===== Selected passage
His speaker were a great two way system with two 1970s era 15" Altec-Lansing woofers and an amazing Western Electric Horn from the 1940s mated to a TAD compression driver.

Lee_DIY_Horns_20190324_155959.jpg

The cabinets are the size of refrigerators and in listening the bass extended well into the 30-40Hz range. Overall the speakers were very dynamic, had great stereo imaging, with high SPLs and decent clarity. On the downside they lacked a the resolution and detail of my main speakers and became quite congested in the midrange around the 500Hz to 2,000Hz range. Also, certain bass notes below 50Hz completely resonated and rang for too long.

Overall the listening experience was extremely pleasant. The overall frequency balance (timber) was pleasing and the upward dynamics were very good. The downward dynamic (sustain) were less accurate and lacking.

The system consisted of all custom designed and built gear - the CD transport was also the streaming player running a custom version of Linux focused on audio and relatively early to use. He built his own DAC using some very intriguing technology which has no buffering or internal clocking resulting in a close match tuned to the source component. The sound was good from the source, but I noticed a strange start / stop of a background hiss between audio tracks on my CDs. It was short, but very audible.

The preamp was also custom designed and built. It was very simple, as you'd expect, and the volume control was a remote controlled pot which used a remote to activate the motor on the potentiometer - a clean design.

The amp are custom designed tube amps, the tweeters have a SET amp which puts out approximately 8 watts per channel. The other amp is for the woofers and is a push/pull tube amp which is capable of about 20 watts per channel. They were enough power, it seemed to me, but I cannot determine from my listening session if the congestion, mussiness and congestion was from the amp generating audible distortion, or the speakers' limitations.

One very odd thing - I listen with my glasses off with my eyes closed. I found with this system my head was coerced to turn leftward where my nose was aimed somewhere between center and the left speaker at which point the stereo image seemed most ideal. I mentioned that to the owner, and he acknowledged it was something he also noticed. He even when so far was to swap all of the drivers, amp channels, preamp channels, and so on, while trying to find the root cause of the issue - but nothing worked. Strange.

In general, I enjoyed the system as it was voiced to my liking and could produce the sorts of dynamics I prefer. It wasn't perfection and Nirvana wasn't achievable.

I enjoyed my time with this guy.
==========
===== Material provided
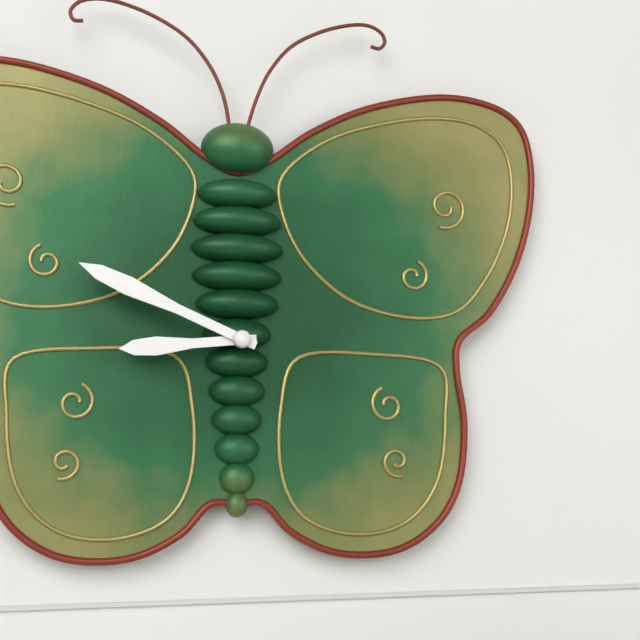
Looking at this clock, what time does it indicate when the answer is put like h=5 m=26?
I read h=8 m=49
==========
● **Tasks to perform**
**1)** Write out the part of the speaker-system review starting with "His speaker were" and going on through "accurate and lacking.".
**2)** Do these statements agree with the speaker-system review? (a) The amp for the woofers can deliver about 20 watts per channel. (b) The homemade DAC relied on internal clocking. (c) The owner had never noticed the pull toward the left. Answer yes or no for each, and quote the words that decide it.
**3)** Pick up the speaker-system review after its final sentence and keep writing it.
These lines have no connection to the speaker-system review.

● **Written responses**
**1)**
His speaker were a great two way system with two 1970s era 15" Altec-Lansing woofers and an amazing Western Electric Horn from the 1940s mated to a TAD compression driver.

Lee_DIY_Horns_20190324_155959.jpg

The cabinets are the size of refrigerators and in listening the bass extended well into the 30-40Hz range. Overall the speakers were very dynamic, had great stereo imaging, with high SPLs and decent clarity. On the downside they lacked a the resolution and detail of my main speakers and became quite congested in the midrange around the 500Hz to 2,000Hz range. Also, certain bass notes below 50Hz completely resonated and rang for too long.

Overall the listening experience was extremely pleasant. The overall frequency balance (timber) was pleasing and the upward dynamics were very good. The downward dynamic (sustain) were less accurate and lacking.

**2)**
(a) Yes: "a push/pull tube amp which is capable of about 20 watts per channel."
(b) No: "has no buffering or internal clocking."
(c) No: "he acknowledged it was something he also noticed."

**3)**
He was also very fun to hang with when we weren't just listening to music, We disagree on the priorities of what causes a system to sound good or bad, but we are closer than most folk. For instance, he was agree that everything that matters in a cable can be measures with LCR (Inductance, Capacitance, and Resistance), but then will talk about the magic of OFC cable. He'll admit that acoustics are critical, but them claim the amp is vastly more important. It is a fun conversation - and he is willing to have the conversation without being offended or demanding I agree with him. I like that.

Anyway. I thought I'd share.
 
So when does he come over to listen to your speakers?

He came over a few weeks ago. He openly admitted he's never heard any level of detail and dynamic accuracy like he's heard from my system. In fact, he admitted nothing has come close to what he heard in my listening room. He also told me my "Rocketman" speakers are easily as good as any speaker he's heard selling for less than $15,000. So, I am batting 1000 with this guy. Maybe that's why he is so nice to me.

I will add.... this is one of those who listened to my system at about 10dB SPL lower levels than I prefer. I find that intriguing. On his system I listened at my preferred levels. He was there and never expressed concern.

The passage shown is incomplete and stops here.